> [Исходный текст]:
-------
Утром его ранило в плечо, очень сильно, железный осколок так и остался там до конца дней, и два шрама красовались на   загорелой коже, когда он ходил летом без рубахи.
Но это было единственное ранение за все время войны от первого до ее последнего дня.
Среди всех бесчисленных всех  он вспоминал всегда Маршала  поляка.  Это был единственный генерал, а потом маршал, к которому он относился с благоговением.
Они встретились в середине войны, и он перестал себя чувствовать чужим среди чужих.
Образование, воспитание, обаяние этого человека воодушевляло и вдохновляло. Он потом, читая мемуары о своем маршале, все время спрашивал себя и других, как он мог уцелеть и до войны и на войне, которая никого не щадила.
Может быть, у него была своя прекрасная ведьма и свой оберег. Они должны были  последние пару лет воевать рядом, все время встречаться, говорить на польском.  Как это странно, но в минуты, когда смерть все время рядом ведь вспоминается только самое дорогое из того, что есть у человека. Для Деда это был его древний род, его отец и дед, и далекая Варшава, до которой ему еще предстояла дойти. Но он теперь уже знал, что обязательно когда-нибудь дойдет до  Варшавы, до Праги, и до Будапешта.
Здравствуй, Польша. Сколько лет
 мне звучали вдохновенно
 и Мицкевича сонет, и гармонии Шопена.
Помнишь тот "Аи" пьянящий, цвета лодзинских закатов,
что налил в бокал богемский Александр рукою узкой?
И слова одни и те же повторяли брат за братом,
Александр сказал на польском, а Адам молчал по-русски.
 (Я и сам не знаю, чей я - люблинский ли, курский...
Раб царя я или рыцарь Речи Посполитой) -
пишет между строк и слез Ивану смелый Курбский.
Этими ли плачами все земли польские политы?
 (А.Дольский)

Эти строки появились  значительно позднее, но в те годы и маршал и молодой десантник чувствовали все точно так же, потому что мало, что меняется в душах людей, а зов крови всегда остается неизменен.
№№№№№№№№№

 №№№№№№№
Приходится слышать не редко
 Теперь, как всегда:
- А ты бы пошел с ним в разведку,
Нет или да?

Батальонная разведка, сколько  легенд о них ходило. Сколько книг написано, фильмов снято. Но в реальности, если отбросить всю романтику, придуманные писателями ходы, все было и проще и страшнее, чем пишут в книгах.
-------
> [Что сделать]:
• 1. Как короче, в виде списка, изложить абзац отрывка о Деде, который начинается словами «Может быть, у него была своя прекрасная ведьма», чтобы главные факты сохранились?
• 2. Подхватите повествование отрывка о Деде и продолжите его сразу после последнего предложения, где говорится о батальонной разведке.
Строки, приведенные дальше, здесь никакой роли не играют.
-------
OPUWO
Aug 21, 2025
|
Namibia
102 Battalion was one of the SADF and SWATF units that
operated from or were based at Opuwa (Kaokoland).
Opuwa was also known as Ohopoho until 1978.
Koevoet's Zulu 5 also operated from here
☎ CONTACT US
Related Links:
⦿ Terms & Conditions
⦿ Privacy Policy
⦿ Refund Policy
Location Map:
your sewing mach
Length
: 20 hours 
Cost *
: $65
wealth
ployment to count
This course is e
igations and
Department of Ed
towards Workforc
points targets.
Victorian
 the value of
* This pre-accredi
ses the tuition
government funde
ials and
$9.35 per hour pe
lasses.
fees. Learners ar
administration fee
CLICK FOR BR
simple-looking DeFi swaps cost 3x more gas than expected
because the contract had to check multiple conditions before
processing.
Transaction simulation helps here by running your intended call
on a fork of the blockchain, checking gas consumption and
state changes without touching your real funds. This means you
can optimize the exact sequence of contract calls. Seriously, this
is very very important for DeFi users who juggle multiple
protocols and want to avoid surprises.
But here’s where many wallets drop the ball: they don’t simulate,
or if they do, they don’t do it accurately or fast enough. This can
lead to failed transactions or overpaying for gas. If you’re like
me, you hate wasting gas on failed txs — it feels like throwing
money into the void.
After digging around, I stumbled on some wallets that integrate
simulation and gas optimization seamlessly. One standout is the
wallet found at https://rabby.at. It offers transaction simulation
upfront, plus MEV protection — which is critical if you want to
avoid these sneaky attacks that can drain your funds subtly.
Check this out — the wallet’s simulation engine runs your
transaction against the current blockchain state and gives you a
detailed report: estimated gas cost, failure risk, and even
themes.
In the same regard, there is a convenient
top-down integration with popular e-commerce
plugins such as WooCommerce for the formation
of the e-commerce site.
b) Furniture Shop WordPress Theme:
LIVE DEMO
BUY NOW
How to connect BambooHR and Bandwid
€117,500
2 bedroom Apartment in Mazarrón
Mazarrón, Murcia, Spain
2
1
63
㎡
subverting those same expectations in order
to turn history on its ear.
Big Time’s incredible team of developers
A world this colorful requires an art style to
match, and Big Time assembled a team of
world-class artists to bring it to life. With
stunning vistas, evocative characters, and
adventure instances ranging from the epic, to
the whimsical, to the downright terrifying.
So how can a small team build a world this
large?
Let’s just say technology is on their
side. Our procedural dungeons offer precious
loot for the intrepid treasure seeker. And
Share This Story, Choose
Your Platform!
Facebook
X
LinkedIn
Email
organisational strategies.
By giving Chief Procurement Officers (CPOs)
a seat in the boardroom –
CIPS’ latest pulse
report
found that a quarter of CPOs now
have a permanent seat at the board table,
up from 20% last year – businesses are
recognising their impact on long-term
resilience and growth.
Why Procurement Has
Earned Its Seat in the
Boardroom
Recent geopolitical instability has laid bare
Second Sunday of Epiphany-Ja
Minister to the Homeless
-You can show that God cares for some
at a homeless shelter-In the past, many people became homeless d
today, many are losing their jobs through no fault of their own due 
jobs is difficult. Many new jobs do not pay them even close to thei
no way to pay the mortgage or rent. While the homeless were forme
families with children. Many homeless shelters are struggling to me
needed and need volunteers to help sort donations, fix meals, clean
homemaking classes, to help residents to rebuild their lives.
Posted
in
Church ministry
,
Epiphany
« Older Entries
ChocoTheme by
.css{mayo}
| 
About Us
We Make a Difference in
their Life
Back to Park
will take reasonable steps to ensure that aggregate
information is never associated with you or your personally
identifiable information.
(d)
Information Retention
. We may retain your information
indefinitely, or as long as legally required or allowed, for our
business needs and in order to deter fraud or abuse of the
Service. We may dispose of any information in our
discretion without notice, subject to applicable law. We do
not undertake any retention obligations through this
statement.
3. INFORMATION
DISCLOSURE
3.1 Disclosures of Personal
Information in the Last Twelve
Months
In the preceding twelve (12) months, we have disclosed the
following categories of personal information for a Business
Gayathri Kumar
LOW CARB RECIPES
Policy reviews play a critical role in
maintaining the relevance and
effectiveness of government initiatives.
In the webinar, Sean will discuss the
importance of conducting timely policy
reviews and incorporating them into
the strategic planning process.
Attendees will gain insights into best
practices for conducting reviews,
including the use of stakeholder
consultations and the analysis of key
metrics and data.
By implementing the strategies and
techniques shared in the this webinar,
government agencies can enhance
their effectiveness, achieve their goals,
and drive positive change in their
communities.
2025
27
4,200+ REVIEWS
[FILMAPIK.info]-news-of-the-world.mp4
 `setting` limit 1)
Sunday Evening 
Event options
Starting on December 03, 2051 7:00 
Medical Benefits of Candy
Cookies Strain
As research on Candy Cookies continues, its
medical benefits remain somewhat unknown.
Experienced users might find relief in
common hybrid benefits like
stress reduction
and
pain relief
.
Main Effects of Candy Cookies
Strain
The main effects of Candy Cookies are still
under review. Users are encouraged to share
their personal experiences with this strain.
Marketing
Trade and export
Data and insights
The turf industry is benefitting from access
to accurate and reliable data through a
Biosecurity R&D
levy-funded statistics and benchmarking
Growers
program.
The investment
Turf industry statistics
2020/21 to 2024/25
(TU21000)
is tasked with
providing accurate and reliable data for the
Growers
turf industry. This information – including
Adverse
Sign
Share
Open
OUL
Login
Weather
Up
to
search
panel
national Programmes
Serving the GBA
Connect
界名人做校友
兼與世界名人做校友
-------
> [Ответы]:
• 1.
- Возможно, у маршала были своя прекрасная ведьма и свой оберег.
- Последние пару лет им предстояло воевать рядом, постоянно встречаться и говорить по-польски.
- Когда смерть все время рядом, вспоминается только самое дорогое.
- Для Деда самым дорогим были его древний род, отец и дед, а также далекая Варшава, до которой ему еще предстояло дойти.
- Теперь он знал, что обязательно дойдет до Варшавы, Праги и Будапешта.

• 2.
Важны все  рода войск, кто же спорит, но разведчики всегда были элитой и смертниками одновременно. От того удачно или неудачно они выполнили задание слишком многое зависело для остальных воинов, для исхода сражения в целом.
Их могли убить  еще  в небе,  когда сбрасывали на чужую территорию, их могли убить на родной земле, захваченной немцами столько раз.
Знаменитое: - Ты бы пошел с ним в разведку, - для Дедушки не было  громкими словами или метафорой. Это было реальностью, буднями. Парни, с которыми отправлялись на задания должны были оставаться сильными и несокрушимыми, чтобы вернуться и остаться в живых.
Он не мог вспомнить, сбился со счета – сколько раз ходил в разведку, как пришлось нести назад раненного товарища. Бросить  его, он конечно, не мог, никогда бы не сделал этого, но  приходилось все время  рисковать собой. А товарищ умер, когда добрались до своих
 Впрочем,  он думал сначала  о других, а потом о себе, потому в разведку с ним всегда ходили  его товарищи с огромным удовольствием.
Но только он один так и остался неуязвим, заговор Ажбеты сделал его неуязвимым, и наверное, удача, которая там от него не отворачивалась.
№№№№№№№№

Победу он встретил в Праге, древний град и Карлов мост, который немцы так и не смогли взорвать, потому что десантники успели вовремя его разминировать.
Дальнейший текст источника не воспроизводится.